‘Living with the Consequences of Slavery’ PhD Cluster

Dr Lorena Arocha

Lecturer in Contemporary Slavery, Wilberforce Institute

lorena.arocha@hull.ac.uk

This month we are delighted to welcome three new PhD students to the Wilberforce Institute. They are all part of the ‘Living with the Consequences of Slavery’ PhD Cluster, a strategic investment for the Wilberforce Institute and the University of Hull in this field.

The position we have taken with this PhD Cluster is that it is not evil people that create victims but systems. Criminal justice studies have historically been more concerned with the punishment of the offender, but our new students’ research sits with recent moves to re-centre attention critically on the relational shared experiences of victims/survivors and non-victims. Each of these individual projects therefore explores key questions that go beyond the individual person affected by these practices, examining instead the effects of systematic and rooted processes of exploitation, its relation with processes of victimhood and their intersection with questions of social justice and social rights.

The ‘Living with the Consequences of Slavery’ PhD Cluster examines contemporary forms of slavery from three different angles of critical victimology. The first project is led by Jennifer Nghishitende, who will be looking at what happens after people have experienced exploitation, how people make sense of these experiences and how they then move on with their lives, especially in the longer-term, with an emphasis on questions of dignity and rights.

Jennifer Nghishitende 

‘Living with the Consequences of Slavery’ PhD Research Cluster

n.j.nghishitende-2020@hull.ac.uk

The second project is led by Isabel Arce Zelada, whose investigation centres on testimonies, in asylum courts and beyond, and the extent to which these deliver justice.

Isabel Arce Zelada

‘Living with the Consequences of Slavery’ PhD Research Cluster

i.d.arce-zelada-2020@hull.ac.uk

The third project, led by Mavuto Kambochola Banda, focuses on tea plantations in Malawi. Mavuto will examine the unintended consequences of policy measures which are put in place to tackle contemporary forms of slavery.  Such interventions can adversely affect the lives of those they intend to assist.

Mavuto Kambochola Banda

‘Living with the Consequences of Slavery’ PhD Research Cluster

m.k.banda-2020@hull.ac.uk

The ‘Living with the consequences of slavery’ Cluster will therefore look at these problematics from opposite directions: on the one hand, from the perspective of those who have experienced exploitation and its relation with victimisation processes in contemporary forms of slavery; and, on the other, from the perspective of those who have been disadvantaged as a result of humanitarian anti-slavery measures. This, we believe, offers an exceptional opportunity to gain a more comprehensive picture of the complexity of practices and processes that drive exploitation experiences as well as an in-depth understanding of the impact of these experiences in the long term.

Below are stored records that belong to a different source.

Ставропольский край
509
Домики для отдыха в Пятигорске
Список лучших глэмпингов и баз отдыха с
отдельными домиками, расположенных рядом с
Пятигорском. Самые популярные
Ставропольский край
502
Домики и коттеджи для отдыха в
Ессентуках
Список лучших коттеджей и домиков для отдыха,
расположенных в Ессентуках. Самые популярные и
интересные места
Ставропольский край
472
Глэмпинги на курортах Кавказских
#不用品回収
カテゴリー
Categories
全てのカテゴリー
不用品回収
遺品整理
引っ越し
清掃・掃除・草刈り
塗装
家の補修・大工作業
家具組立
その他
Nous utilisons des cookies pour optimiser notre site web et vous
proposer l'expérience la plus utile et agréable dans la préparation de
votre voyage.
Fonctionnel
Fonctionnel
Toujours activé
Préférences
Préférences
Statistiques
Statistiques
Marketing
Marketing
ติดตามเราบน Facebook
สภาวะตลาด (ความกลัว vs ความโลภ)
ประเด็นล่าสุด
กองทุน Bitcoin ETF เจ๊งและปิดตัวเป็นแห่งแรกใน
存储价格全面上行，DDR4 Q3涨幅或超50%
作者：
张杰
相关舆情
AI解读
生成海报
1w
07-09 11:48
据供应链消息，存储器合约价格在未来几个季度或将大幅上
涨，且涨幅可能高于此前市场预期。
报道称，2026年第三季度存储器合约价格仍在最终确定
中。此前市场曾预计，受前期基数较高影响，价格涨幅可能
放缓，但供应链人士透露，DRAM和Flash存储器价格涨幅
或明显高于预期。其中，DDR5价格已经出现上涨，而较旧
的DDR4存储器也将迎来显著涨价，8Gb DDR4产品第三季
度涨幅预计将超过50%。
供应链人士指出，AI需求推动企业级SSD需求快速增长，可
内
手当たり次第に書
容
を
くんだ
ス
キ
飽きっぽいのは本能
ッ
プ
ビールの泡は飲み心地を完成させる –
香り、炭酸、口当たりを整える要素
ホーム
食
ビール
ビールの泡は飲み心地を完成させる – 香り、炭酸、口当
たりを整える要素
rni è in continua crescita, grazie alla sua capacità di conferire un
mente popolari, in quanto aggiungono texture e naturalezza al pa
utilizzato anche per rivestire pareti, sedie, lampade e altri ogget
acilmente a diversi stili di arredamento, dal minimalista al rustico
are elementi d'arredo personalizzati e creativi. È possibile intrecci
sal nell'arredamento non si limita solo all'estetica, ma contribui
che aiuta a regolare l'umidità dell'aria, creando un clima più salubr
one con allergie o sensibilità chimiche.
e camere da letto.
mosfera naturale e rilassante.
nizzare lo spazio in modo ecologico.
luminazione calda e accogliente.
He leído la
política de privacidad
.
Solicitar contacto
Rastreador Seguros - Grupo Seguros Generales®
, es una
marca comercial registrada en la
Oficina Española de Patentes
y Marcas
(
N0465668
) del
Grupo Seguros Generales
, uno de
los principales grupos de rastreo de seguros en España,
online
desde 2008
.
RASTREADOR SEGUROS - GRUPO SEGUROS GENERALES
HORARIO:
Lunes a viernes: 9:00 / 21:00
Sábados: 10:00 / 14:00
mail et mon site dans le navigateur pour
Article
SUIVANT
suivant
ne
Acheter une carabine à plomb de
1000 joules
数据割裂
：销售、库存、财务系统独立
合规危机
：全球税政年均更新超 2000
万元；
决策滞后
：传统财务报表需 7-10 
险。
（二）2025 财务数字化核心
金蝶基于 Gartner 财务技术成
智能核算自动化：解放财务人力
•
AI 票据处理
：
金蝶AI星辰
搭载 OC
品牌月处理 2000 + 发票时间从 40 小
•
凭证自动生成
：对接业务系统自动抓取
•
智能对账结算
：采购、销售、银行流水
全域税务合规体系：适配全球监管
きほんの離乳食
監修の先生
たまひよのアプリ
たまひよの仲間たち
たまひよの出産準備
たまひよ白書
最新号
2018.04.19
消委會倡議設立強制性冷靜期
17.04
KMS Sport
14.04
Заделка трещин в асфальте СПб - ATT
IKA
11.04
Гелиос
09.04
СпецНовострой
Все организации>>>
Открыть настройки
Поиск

The theme of critical victimology, which marks a new direction for the Wilberforce Institute, is composed of two strands. Alongside our investment in the PhD scholarships we are introducing an MA programme in Contemporary Slavery Studies and Critical Victimology, due to start in February 2021.  The MA offers our new PhD students a platform and a community with whom to share their research. We are hoping they will inspire others to engage in this critical area of study.

We have high expectations for our new PhD students, and are looking forward to guiding and supporting them through their studies. They will be based at the Wilberforce Institute when they are not away on research, working with a team of supervisors across various disciplines, in Human Geography, Social Sciences, Criminology and Law.  We are excited by the prospect of seeing their research projects develop as they grow as scholars.

Oriel Chambers, High Street, Hull – the home of the Wilberforce Institute.